Netflix, un po' come iTunes e Spotify Premium, è uno di quei servizi che ti rende le cose così facili da farti superare l'ossessione per la free culture, cosa spesso micragnosa più che idealista. Nato in USA (dove scaricare online pare sia più rischioso che in Europa), il servizio ha reso il consumo di film talmente comodo, efficiente ed economico che dal 2010 a oggi si è allargato a Canada, Latino America, Regno Unito, Irlanda e, da pochi mesi, Olanda. In questi paesi il sito è sinonimo con streaming online, mentre negli States ti mandano proprio i DVD a casa per posta, ma la costante è che paghi poco e guardi quanto vuoi.

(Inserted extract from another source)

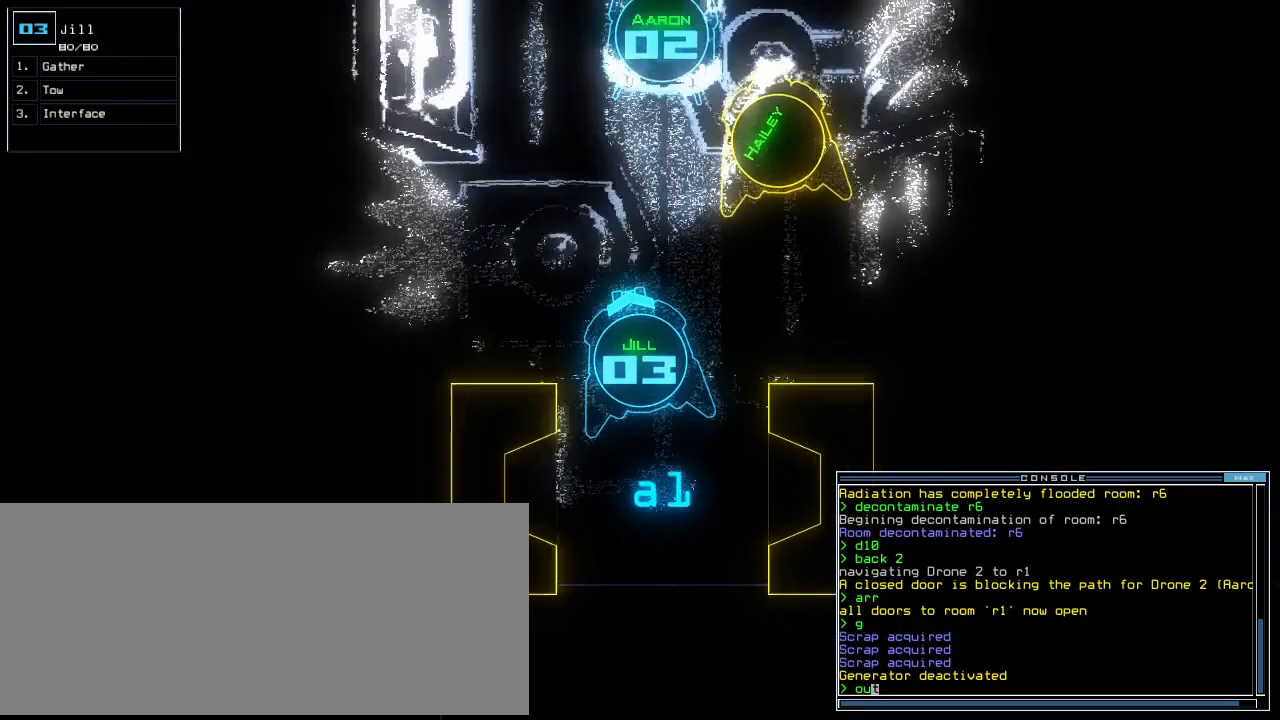
{"keys": [], "events": [[220, "up", "up"], [240, "return", "down"], [300, "return", "up"]]}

Vivendo ad Amsterdam ho avuto quindi il privilegio—per il momento negato ai miei amici sul suolo natio—di arrendermi al paywall e cedere alla pigrizia. Preferire lo streaming a pagamento a quello gratuito non è necessariamente un tributo a chi spende milioni per ogni episodio, ma più un riflesso di convenienza: fatta eccezione per i torrent (che poi quelli davvero rari vanno a 1kb al giorno), guardarsi la roba online è un'esperienza raccapricciante. Scatti, link rotti, quei bannerini infidi che ti parte la musica medievale mentre stai guardando Game of Thrones e pensi sia lui e invece è la pubblicità di un gioco di ruolo sfigatissimo sullo sfondo.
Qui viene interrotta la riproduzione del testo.